* [What is required]: The entries below must be transcribed exactly. Leave nothing out.

* * * * *

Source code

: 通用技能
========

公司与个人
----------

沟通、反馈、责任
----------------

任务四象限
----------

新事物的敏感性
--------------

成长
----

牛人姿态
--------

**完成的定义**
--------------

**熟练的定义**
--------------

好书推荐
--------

* * * * *

* [Your solution]:
Source code

: 通用技能
========

公司与个人
----------

沟通、反馈、责任
----------------

任务四象限
----------

新事物的敏感性
--------------

成长
----

牛人姿态
--------

**完成的定义**
--------------

**熟练的定义**
--------------

好书推荐
--------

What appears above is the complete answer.